Kebijakan yang direncanakan pemerintah adalah menghimbau masyarakat kelas menengah atas yang menggunakan mobil mewah dianjurkan untuk mengkonsumsi jenis BBM lain yang tidak disubsidi yaitu Pertamax. Pertamax dipatok dengan harga Rp 7500,-/ liter dan berfluktuasi harganya sesuai dengan harga pasar yang berlaku. Dengan kebijakan tersebut, diharapkan arus distribusi BBM bersubsidi akan mengalir pada sektor industri dan masyarakat kalangan menengah kebawah yang kurang mampu. Upaya yang dilakukan pemerintah untuk membuat masyarakat mengkonsumsi pertamax cukup beragam. Opsi yang pertama adalah mengganti nama premium menjadi “bensin miskin”. Tentunya hal ini ditujukan untuk membentuk paradigma konsumsi masyarakat, namun pada kenyataannya penggantian nama ini bukanlah kebijakan yang efektif untuk dilakukan. Karena penggantian nama premium juga akan memakan biaya penggantian nama yang berlaku di seluruh SPBU yang ada di Indonesia, dan tentunya kebijakan ini justru merendahkan konsumen premium. Opsi kedua yang akan diambil oleh pemerintah yaitu pencabutan subsidi pada BBM jenis premium. Dampak dari kebijakan ini mampu menaikkan harga premium hingga hanya berselisih Rp 100-150,-/ liter dari BBM jenis pertamax. Kebijakan ini tentunya bukan kebijakan yang populer secara politik di mata masyarakat dan pemerintah. Karena kebijakan ini berpotensi menuai protes dari masyarakat dan menambah tingkat inflasi hingga 1,4% per tahun. Namun, kebijakan ini efektif karena mampu mengurangi potensi membengkaknya anggaran pemerintah sebesar 7 trilliun rupiah dan mampu merealisasikan target pembatasan BBM bersubsidi hingga 38,5 juta KL per tahun.
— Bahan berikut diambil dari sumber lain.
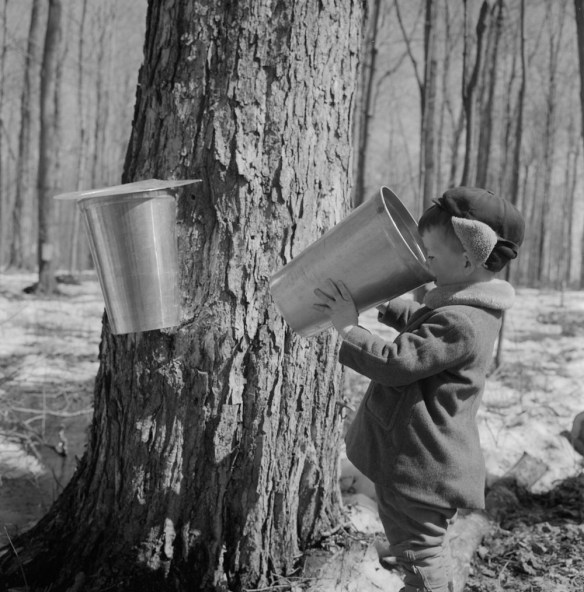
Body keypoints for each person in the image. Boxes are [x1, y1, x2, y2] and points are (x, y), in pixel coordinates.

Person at [313, 187, 525, 592]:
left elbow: (398, 363)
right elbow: (424, 323)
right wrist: (384, 304)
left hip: (421, 468)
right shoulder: (466, 310)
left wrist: (348, 327)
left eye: (431, 255)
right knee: (414, 542)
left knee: (423, 557)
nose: (424, 263)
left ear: (467, 256)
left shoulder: (462, 321)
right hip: (418, 464)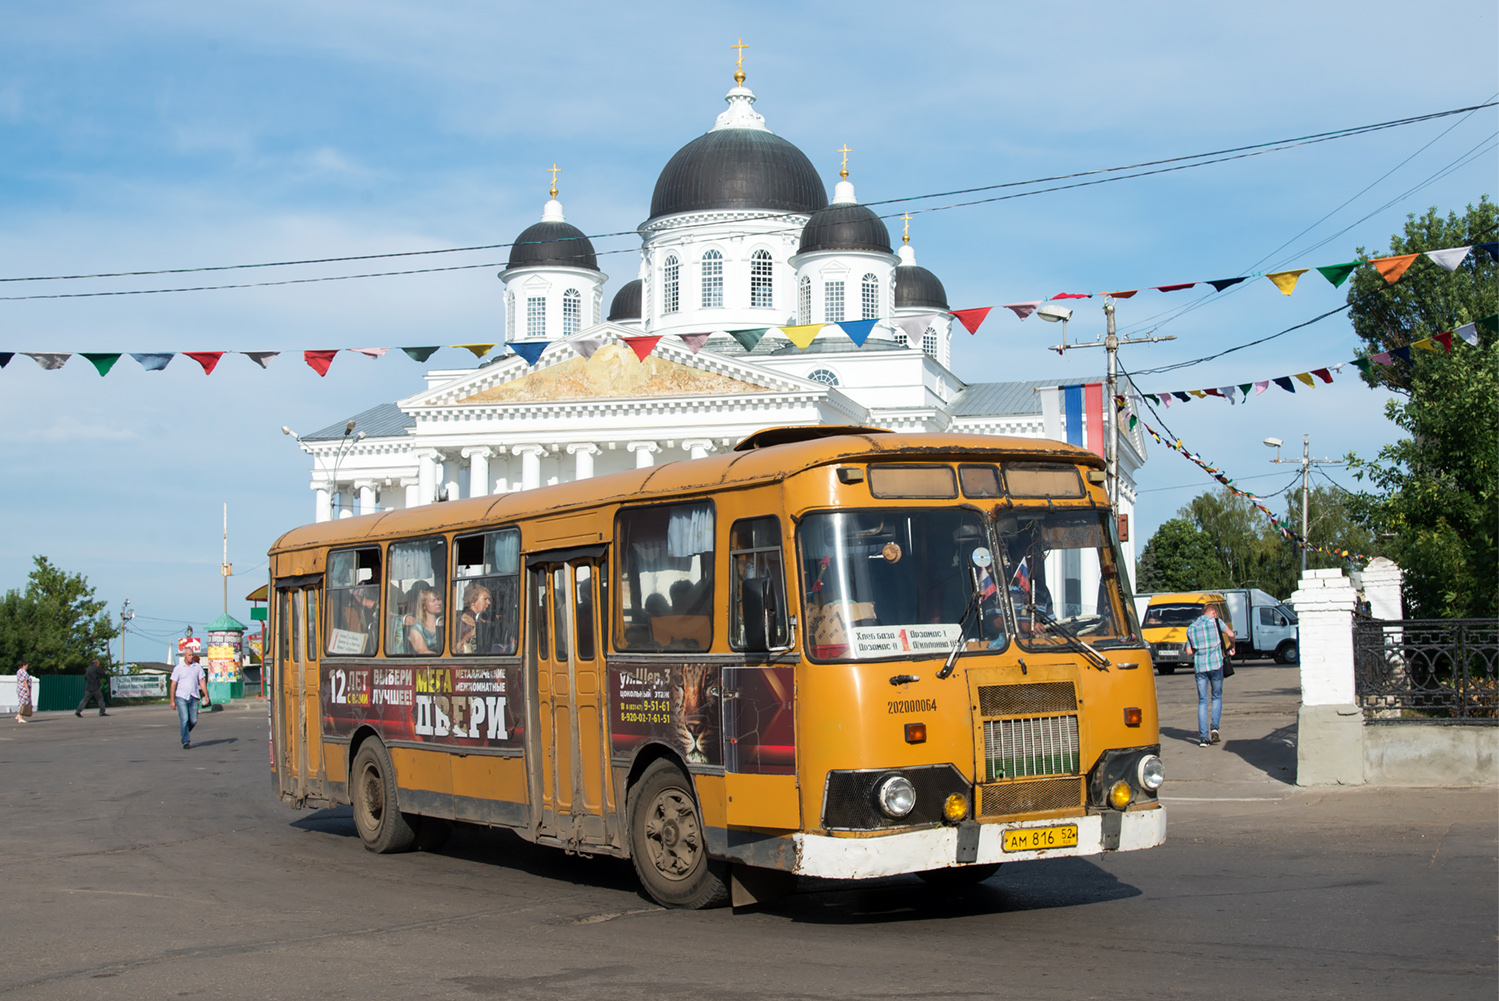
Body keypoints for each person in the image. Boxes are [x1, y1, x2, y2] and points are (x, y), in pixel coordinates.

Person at [1184, 605, 1234, 747]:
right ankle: (1214, 728)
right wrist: (1232, 647)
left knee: (1202, 701)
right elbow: (1230, 635)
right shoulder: (1217, 622)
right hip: (1216, 665)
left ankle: (1203, 738)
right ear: (1213, 612)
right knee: (1216, 696)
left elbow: (1188, 651)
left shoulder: (1192, 627)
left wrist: (1200, 648)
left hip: (1200, 668)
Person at [169, 652, 207, 749]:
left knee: (193, 720)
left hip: (194, 696)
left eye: (192, 655)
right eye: (189, 655)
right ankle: (186, 741)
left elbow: (202, 681)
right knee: (184, 719)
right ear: (184, 656)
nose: (191, 657)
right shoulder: (178, 668)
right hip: (181, 696)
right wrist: (172, 700)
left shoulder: (197, 667)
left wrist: (206, 695)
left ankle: (184, 733)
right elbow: (173, 684)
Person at [407, 585, 444, 656]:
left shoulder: (445, 624)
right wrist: (442, 657)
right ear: (424, 606)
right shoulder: (417, 628)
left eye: (439, 599)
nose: (438, 603)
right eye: (433, 601)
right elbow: (422, 650)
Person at [456, 582, 492, 654]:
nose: (489, 602)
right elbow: (456, 648)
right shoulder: (458, 622)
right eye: (485, 599)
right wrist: (471, 635)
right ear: (472, 601)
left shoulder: (484, 622)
Pemerintah, melalui Ditjen Migas menyatakan bahwa sudah tidak mempunyai cara lain untuk menghemat penggunaan BBM. Pembatasan penggunaan BBM bersubsidi dinilai merupakan satu-satunya cara penghematan energi di Indonesia. Pembatasan tersebut dilaksanakan dengan menaikkan harga premium dan solar menjadi Rp 7350-7400,-/liter sehingga masyarakat mulai beralih ke pertamax dan meninggalkan premium. Badan Pusat Statistik juga menyampaikan bahwa pengambilan kebijakan tersebut tepat jika dilaksanakan pada bulan Maret-April, mengingat momentum level inflasi Indonesia masih rendah. Selain itu, negara tetangga yang sudah mengambil kebijakan menaikkan harga BBM mendesak pemerintah Indonesia melakukan hal yang serupa karena kebijakan tersebut mampu menunjukkan tingkat respon pemerintah terhadap kondisi global.
Memang pada dasarnya kebijakan menaikkan harga BBM bersubsidi seperti solar dan premium akan memberatkan beberapa kalangan masyarakat. Namun, kebijakan ini merupakan kebijakan paling rasional yang harus diambil. Mengingat harga minyak dunia yang terus meroket dan adanya potensi membengkaknya APBN. Pemerintah hendaknya mengambil langkah cepat dalam mengantisipasi kenaikan harga minyak dunia yaitu dengan cara segera mengambil kebijakan yang tepat sasaran dan efisien. Kebijakan tersebut satu-satunya adalah pencabutan subsidi BBM jenis premium dan solar. Kebijakan populis seperti penggantian nama dan sekedar menunggu sebetulnya sangat tidak tepat dilakukan oleh pemerintah, karena sifatnya yang tidak menyelesaikan masalah. Terlepas dari polemik kedua kebijakan tersebut, Indonesia seharusnya masih punya banyak pilihan. Yaitu dengan merevisi MoU kontraktor ladang-ladang minyak di Indonesia. Sehingga Indonesia mendapat keuntungan produksi minyak mentah lebih banyak daripada kesepakatan yang sebelumnya telah dilakukan. Hal ini harus disadari oleh semua masyarakat, karena mengingat potensi Indonesia sebagai produsen minyak mentah, sangat konyol apabila nanti kenyataannya justru Indonesia yang mengalami kelangkaan minyak dan berbagai masalah mengenai BBM.